As the days fall from the calendar, though, a sense of unease is likely to set in. There are currently no negotiating sessions scheduled between the league and the Players Association, and it’s believed that the two sides are unlikely to meet before the end of the holiday season.
That lack of movement means the lockout is virtually guaranteed to last at least a month, and should one month become two and the stoppage stretch into February, it’s unlikely spring training will begin as scheduled.
At the moment the first workout is canceled, the first game of the regular season is in jeopardy. Baseball players, especially pitchers, rely on their spring routines for health and peak performance, and a day lost is difficult to regain.
Under those restrictions, it’s easy to understand why fans might throw up their hands and decry what they believe to be bickering between millionaires and billionaires. Fans, the thinking goes, just want to go to ballgames and enjoy the action on the field without having to care about what happens off of it.
The first step in breaking away from that thinking is to reconceive what it means to be a professional baseball player. Yes, those at the top of the sport make incredible salaries, often earning in a single season more than a patron in the upper deck might make in a lifetime.
Scherzer, Semiens
Max Scherzer and Marcus Semien are both members of the MLBPA’s executive council, involved intimately in the negotiations, and both signed significant free agent contracts on the eve of the lockout. It’s easy, to a casual observer, to see hypocrisy in those developments.
However, the Scherzers and Semiens of the world are extreme exceptions rather than general rules.
Writing for The Score on Dec. 2, Travis Sawchik found the average length of a career in the big leagues, as of 2019, was 3.71 years. That number was down significantly from 4.79 years as of 2003. Median salary in the majors in 2019 was $558,400, meaning as many players made less than that amount as made more.

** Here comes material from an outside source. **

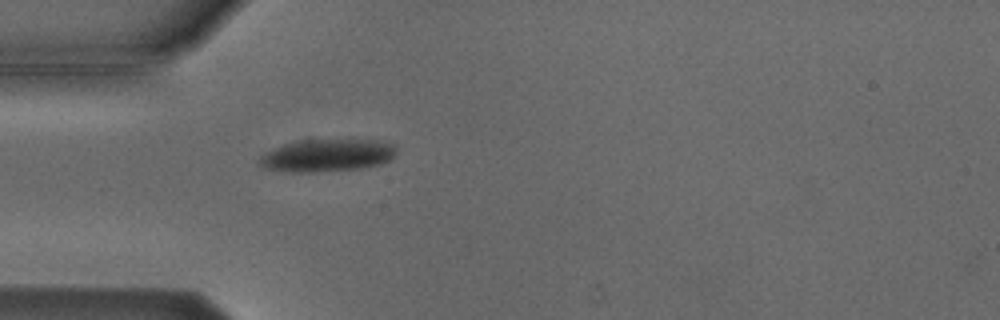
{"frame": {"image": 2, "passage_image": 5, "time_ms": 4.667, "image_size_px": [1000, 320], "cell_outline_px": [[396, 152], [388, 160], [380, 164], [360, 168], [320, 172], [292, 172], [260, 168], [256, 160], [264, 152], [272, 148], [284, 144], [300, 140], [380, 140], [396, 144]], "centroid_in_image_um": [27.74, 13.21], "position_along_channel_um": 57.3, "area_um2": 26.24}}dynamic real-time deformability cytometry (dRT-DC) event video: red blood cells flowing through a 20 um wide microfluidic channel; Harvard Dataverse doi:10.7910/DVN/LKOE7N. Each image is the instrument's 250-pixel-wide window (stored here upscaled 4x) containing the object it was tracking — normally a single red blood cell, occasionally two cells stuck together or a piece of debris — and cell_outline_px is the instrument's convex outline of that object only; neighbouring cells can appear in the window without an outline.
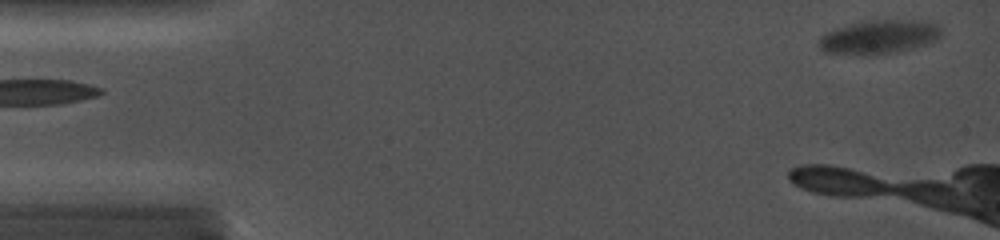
{"species": "common noctule bat (a hibernating species)", "species_latin": "Nyctalus noctula", "temperature_condition": "cold", "stored_images_in_passage": 19, "camera_frame_rate_fps": 5000, "um_per_image_px": 0.085, "animal": {"sex": "female", "body_mass_g": 19.0, "forearm_length_mm": 56.7}, "frame": {"image": 1, "passage_image": 1, "time_ms": 0.0, "image_size_px": [1000, 240], "cell_outline_px": [[940, 32], [936, 36], [920, 40], [896, 44], [860, 48], [828, 48], [820, 44], [820, 36], [824, 32], [832, 28], [856, 20], [872, 16], [920, 16], [940, 20]], "centroid_in_image_um": [74.83, 2.7], "position_along_channel_um": 10.2, "area_um2": 21.27}}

That’s still a substantial salary, of course, but given the short span of the average career, it doesn’t exactly paint a picture of generational largesse. Yes, players are paid to play a game for a living, but given the scope of money that comes in as a direct result of their skill sets, it’s hard to argue that they shouldn’t earn a representative share.

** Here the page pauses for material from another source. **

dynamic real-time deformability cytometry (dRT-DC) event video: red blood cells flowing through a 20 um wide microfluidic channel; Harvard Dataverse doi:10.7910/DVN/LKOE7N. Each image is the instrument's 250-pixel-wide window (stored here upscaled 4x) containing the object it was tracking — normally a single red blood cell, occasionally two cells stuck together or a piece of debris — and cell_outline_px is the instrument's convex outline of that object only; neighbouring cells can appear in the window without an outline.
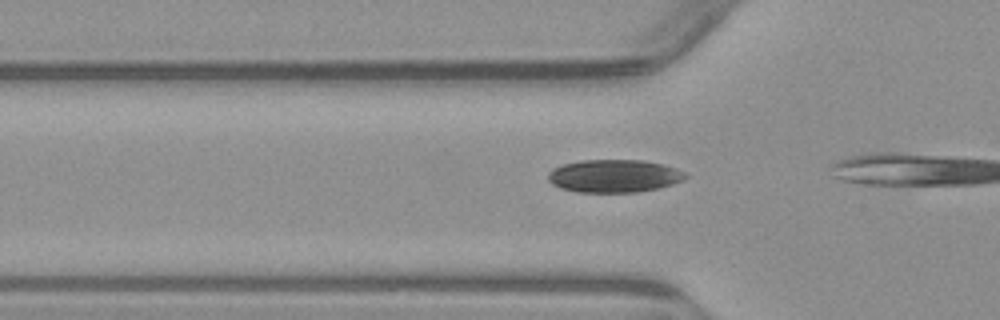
{"species": "common noctule bat (a hibernating species)", "species_latin": "Nyctalus noctula", "temperature_condition": "warm", "stored_images_in_passage": 2, "camera_frame_rate_fps": 3000, "um_per_image_px": 0.085, "animal": {"sex": "male", "body_mass_g": 23.1, "forearm_length_mm": 52.7}, "frame": {"image": 1, "passage_image": 2, "time_ms": 2.0, "image_size_px": [1000, 320], "cell_outline_px": [[688, 176], [684, 180], [672, 184], [656, 188], [636, 192], [580, 192], [560, 188], [552, 184], [548, 180], [548, 172], [552, 168], [564, 164], [580, 160], [644, 160], [664, 164], [676, 168], [684, 172]], "centroid_in_image_um": [52.19, 14.95], "position_along_channel_um": 73.6, "area_um2": 26.36}}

Take Scherzer, again, as an example. According to Baseball Reference, he’s earned approximately $221 million in his career, with another $130 million now owed to him by the New York Mets. That’s an unfathomable sum for most people — but not for Mets owner Steve Cohen, whose net worth is reportedly more than 31 times that of his ace, cresting above $11 billion.
More about the baseball economics
The psychological limits of human thinking leave most of us truly unable to fathom the scale at which billionaire economics operate. The average person may have an inherent understanding of the difference in value between $1,000 and $100,000, but the difference between $10 million and $1 billion is harder to contemplate, since so fractionally few of us will ever have access to either.

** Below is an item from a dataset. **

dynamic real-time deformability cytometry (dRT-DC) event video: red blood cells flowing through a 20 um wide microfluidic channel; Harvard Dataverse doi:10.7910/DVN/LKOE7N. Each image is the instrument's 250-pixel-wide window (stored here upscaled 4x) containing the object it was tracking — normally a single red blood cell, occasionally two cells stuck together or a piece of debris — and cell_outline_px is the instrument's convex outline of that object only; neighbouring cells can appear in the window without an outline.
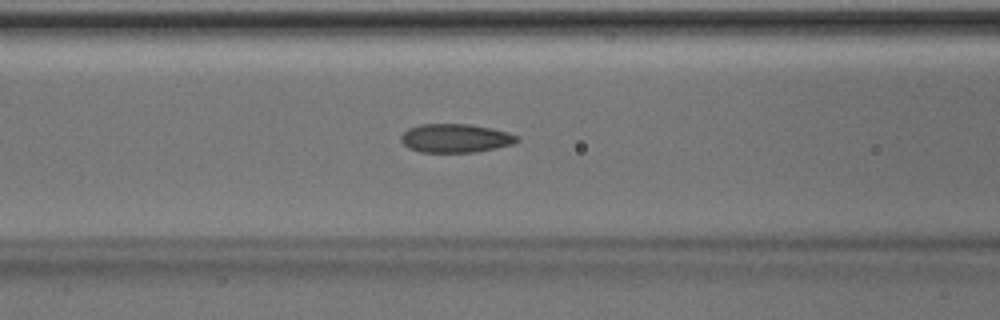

More than the scale of economics, though, lies the truth all fans of baseball deserve to see a player like Scherzer play for their team. With the signing of right-hander Jordan Lyles to a $7 million contract this winter, the Baltimore Orioles marked the largest free agent deal of the tenure of general manager Mike Elias, who was hired in November of 2018.
The Orioles, ostensibly, are rebuilding, though it remains unclear to what end and how they plan to translate years of losing on purpose into even one year of trying to win. Teams in that posture are bad for players, of course, given that they artificially depress the number of jobs available at comparable salaries.
But they’re also bad for fans, who, yes, bear a degree of economic strain when they choose to attend games and end up paying full price for a decidedly not-full product.
As yourself this question
Earlier access to the free agent market, less restrictive rules around service time, and even a desire for the full accounting of revenue made outside of official baseball-related streams are all part of demands from players, but they all amount to the same thing — when more teams have to try to win, more players make money, and more fans get to enjoy the game they love.
If you still believe that players are worthy of scorn in this situation, that’s certainly well within your rights. Owners, though, have been compiling both financial and social capital at almost incomprehensible rates for decades, and when labor seeks to balance those scales, even with some imperfections, they trend more toward virtue than vice.
Still don’t see it? Ask yourself which side declared the lockout.
If you own the keys, the rest is academic.